14.02.2013 | Michael Horling
Ministerpräsident Seehofer beim Politischen Aschermittwoch am Tag danach in Oberwerrn im Kreise der Parteifreunde
Ministerpräsident Seehofer beim Politischen Aschermittwoch am Tag danach in Oberwerrn im Kreise der Parteifreunde

Gerhard Eck beim politischen Aschermittwoch am Tag danach in Oberwerrn mit Gast Ministerpräsident Horst Seehofer

Innenstaatssekretär Gerhard Eck weilte beim traditionellen Politischen Aschermittwoch am Tag danach in der Oberwerrner Sporthalle.

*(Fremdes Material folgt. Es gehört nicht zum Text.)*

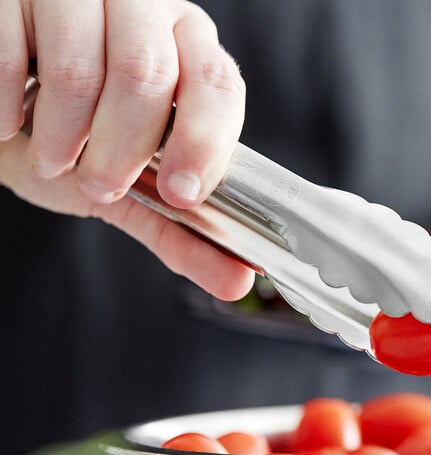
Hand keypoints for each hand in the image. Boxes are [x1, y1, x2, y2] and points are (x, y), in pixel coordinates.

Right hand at [0, 0, 253, 299]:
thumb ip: (184, 234)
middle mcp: (144, 10)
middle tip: (100, 183)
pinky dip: (7, 105)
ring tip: (54, 155)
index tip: (181, 195)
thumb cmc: (79, 147)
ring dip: (62, 135)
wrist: (8, 119)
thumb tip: (237, 281)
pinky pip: (10, 47)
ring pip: (80, 68)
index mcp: (189, 53)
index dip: (203, 143)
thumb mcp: (136, 192)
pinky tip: (11, 120)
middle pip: (147, 74)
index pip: (217, 85)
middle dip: (121, 151)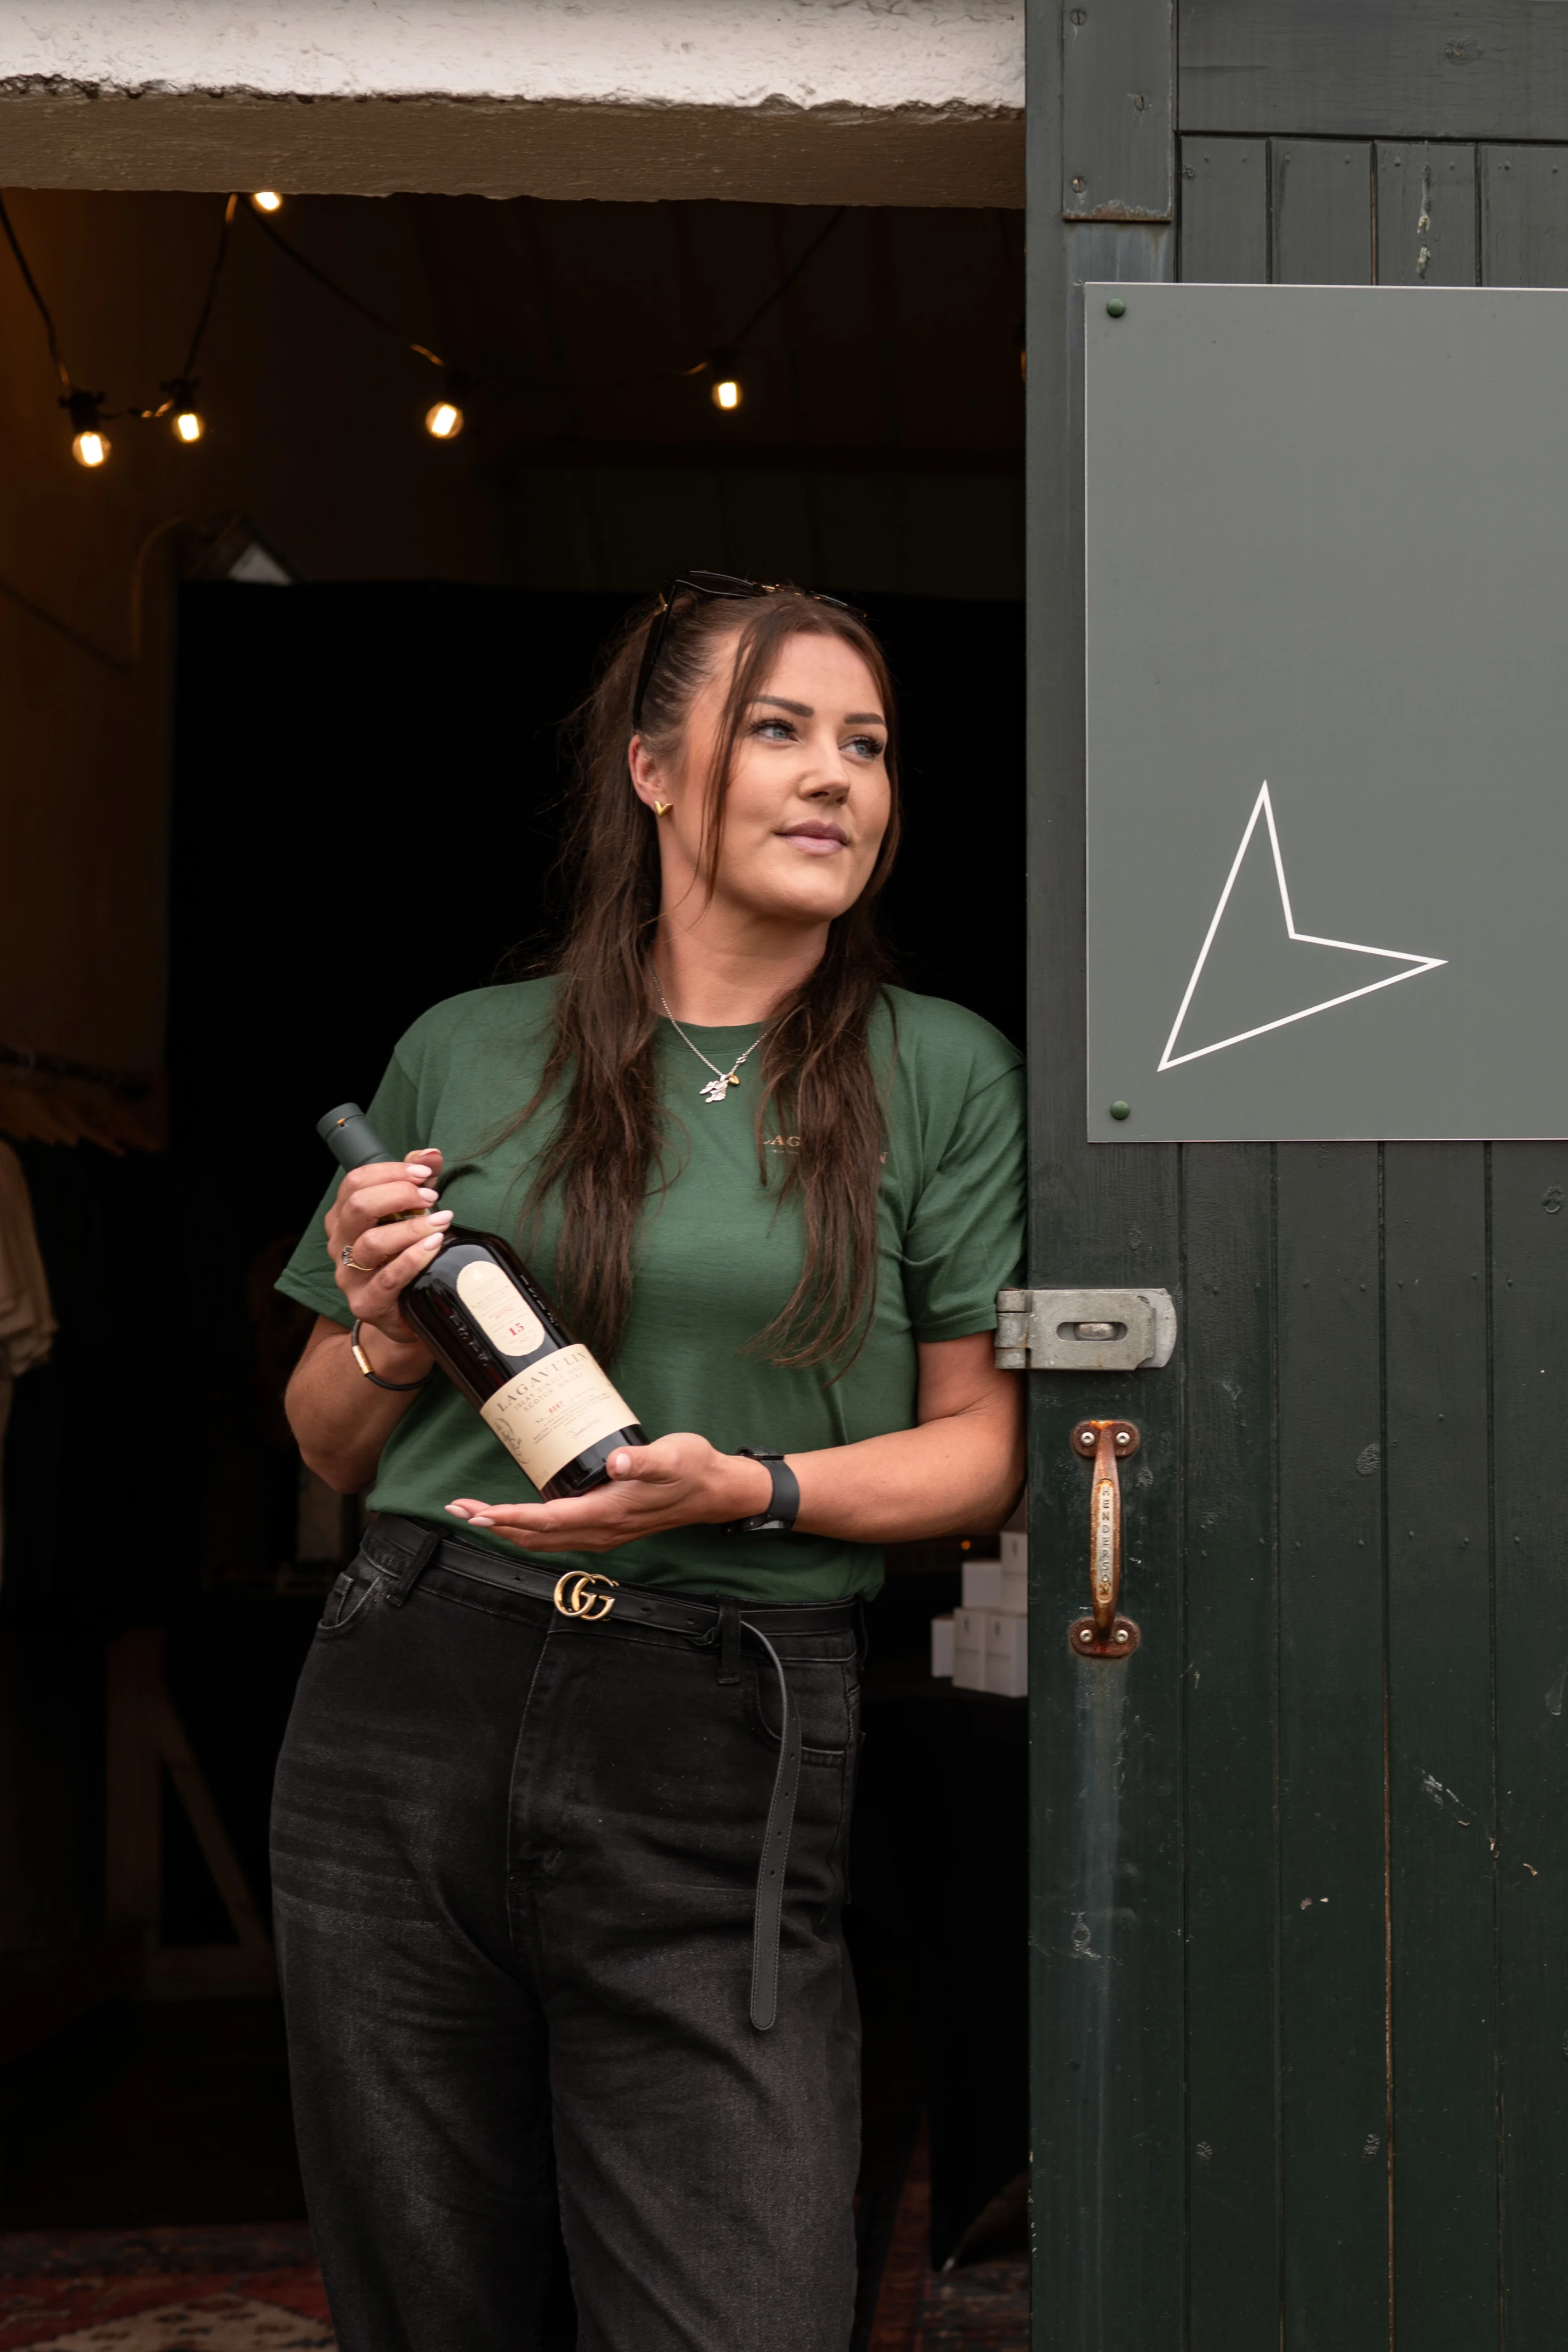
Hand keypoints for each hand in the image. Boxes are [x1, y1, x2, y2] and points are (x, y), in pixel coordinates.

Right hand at [324, 1146, 447, 1355]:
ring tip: (440, 1221)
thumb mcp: (410, 1215)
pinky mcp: (366, 1304)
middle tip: (431, 1197)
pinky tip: (434, 1246)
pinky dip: (413, 1258)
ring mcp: (349, 1276)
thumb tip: (430, 1153)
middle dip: (399, 1194)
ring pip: (372, 1243)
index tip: (424, 1172)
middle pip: (358, 1207)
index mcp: (344, 1218)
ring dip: (411, 1227)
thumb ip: (416, 1182)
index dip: (391, 1171)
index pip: (355, 1182)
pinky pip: (388, 1278)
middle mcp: (340, 1245)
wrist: (405, 1313)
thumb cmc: (405, 1258)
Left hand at [444, 1434, 775, 1555]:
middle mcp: (600, 1531)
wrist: (715, 1491)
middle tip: (458, 1509)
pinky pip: (557, 1536)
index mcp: (608, 1513)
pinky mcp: (605, 1527)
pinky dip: (529, 1530)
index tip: (479, 1512)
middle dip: (494, 1524)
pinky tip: (517, 1519)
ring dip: (507, 1529)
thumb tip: (618, 1463)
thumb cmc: (692, 1469)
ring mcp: (602, 1533)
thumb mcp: (671, 1457)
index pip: (548, 1520)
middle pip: (536, 1535)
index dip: (511, 1518)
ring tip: (474, 1514)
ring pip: (544, 1539)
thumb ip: (643, 1460)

Festredner bei dieser traditionellen Veranstaltung war bereits zum fünften Mal Bayerns Ministerpräsident Horst Seehofer, der auf Einladung des CSU-Ortsverbandes Oberwerrn in den früheren Jahren schon in verschiedenen anderen Ämtern nach Unterfranken kam. Seehofer lobte anfangs seiner Rede Gerhard Eck. Mit ihm sei "gesunder Menschenverstand ins Bayerische Kabinett eingezogen, er ist in München ein hartnäckiger Vertreter Eurer Interessen", wandte sich der Ministerpräsident an das Publikum im mit 700 Personen voll besetzten Saal.

Zuvor begrüßte der Innenstaatssekretär und Landtagsabgeordnete Eck die Gäste und freute sich über Seehofers Bereitschaft, so oft nach Oberwerrn zu kommen, "weil wir doch alle wissen, wie eng seine Termine gestrickt sind". Neben Bezirkstagskandidat Stefan Funk, Schweinfurts Oberbürgermeister Sebastian Remelé und den örtlichen CSU-Vertretern um den dritten Bürgermeister Norbert Hart begrüßte auch der SPD-Landrat Florian Töpper den Ingolstädter. Gerhard Eck band Töpper in seinem Grußwort mit ein, was viel Applaus zur Folge hatte. Der Innenstaatssekretär war "glücklich, wenn ich in die Runde blicke und treue Parteifreunde dort sehe, die immer mit anpacken und die Ärmel hochkrempeln."

Am Aschermittwoch zuvor war MdL Gerhard Eck auf Einladung der Schweinfurter Stadträte Verena Söhnlein, Stefan Funk und Willy Dekant Festredner im Stadtteil Oberndorf. Im Haus "Open door" Levi e.V., sprach der Innenstaatssekretär eine runde dreiviertel Stunde lang und brachte unter anderen zum Ausdruck, warum Bayern gegen den Länderfinanzausgleich klagt: "Weil wir uns als einstiges Nehmerland den Herausforderungen gestellt haben und aus eigener Kraft unsere Schulden zurückführen können."